Gertz has also been in the right place at the right time. The CIA has been rocked by institutional problems under the Clinton administration, not least the Aldrich Ames and Harold Nicholson spy scandals. But these problems have been compounded by a White House dismissive of the CIA, and a CIA director (Deutch) many in-house intelligence analysts see as a social liberal who has turned over day-today operations to Nora Slatkin, privately derided by some of her colleagues as "Tora Tora Nora." Thus the most effective way for disgruntled CIA staffers to get the attention of Deutch, and the president, is to leak material they know will get published. And in Gertz, they know they have a reliable conduit for information.

The chief criticism of Gertz's stories isn't that they lack accuracy but that they lack nuance. McCurry complains that Gertz's reporting is "a snapshot that doesn't always capture the full picture." (He also stresses that while Gertz has done nothing wrong, whoever is leaking to him is breaking the law.) Others say Gertz's stories have a sky-is-falling tone and that he writes them without identifying the motivations of his sources.

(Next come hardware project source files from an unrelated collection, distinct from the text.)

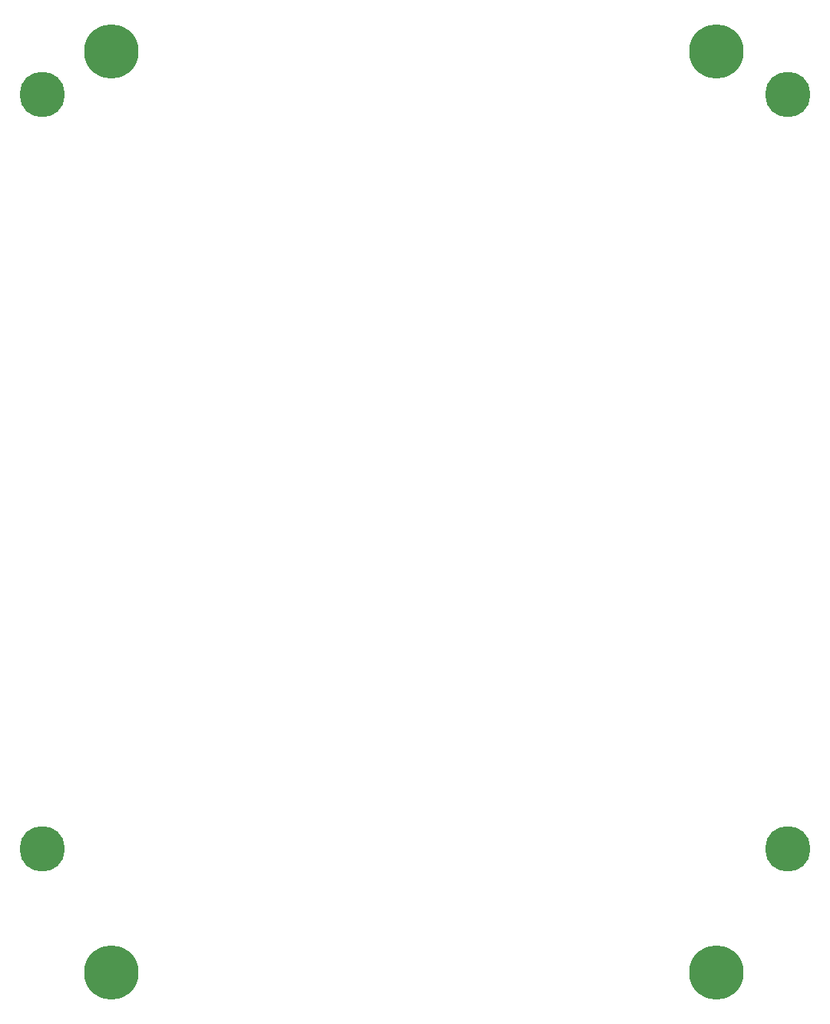
<source format=gbl>
G04 Layer: BottomLayer*
G04 EasyEDA v6.5.29, 2023-07-16 15:11:24*
G04 de9d243bdfbd4483b0fbc0b5f9d5b24a,5a6b42c53f6a479593ecc07194224c93,10*
G04 Gerber Generator version 0.2*
G04 Scale: 100 percent, Rotated: No, Reflected: No *
G04 Dimensions in millimeters *
G04 leading zeros omitted , absolute positions ,4 integer and 5 decimal *
%FSLAX45Y45*%
%MOMM*%

%ADD10C,5.0000*%
%ADD11C,5.9900*%

%LPD*%
D10*
G01*
X469900Y2540000D03*
G01*
X8686800Y2540000D03*
G01*
X469900Y10858500D03*
G01*
X8686800Y10858500D03*
D11*
G01*
X1231900Y11328400D03*
G01*
X7899400Y11328400D03*
G01*
X1231900Y1181100D03*
G01*
X7899400Y1181100D03*
M02*

</source>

These are fair quibbles, but one could make the same charges against nearly every other reporter in Washington.

Gertz, who has yet to receive a journalism award of any kind, doesn't know how long he'll stay on his beat. Reporting is "a young person's game," he says, and he's 44 now. He relaxes by reading spy novels and might want to try his hand at writing one someday. "What I've covered," he says, "has been more exciting than any spy novel I've ever read."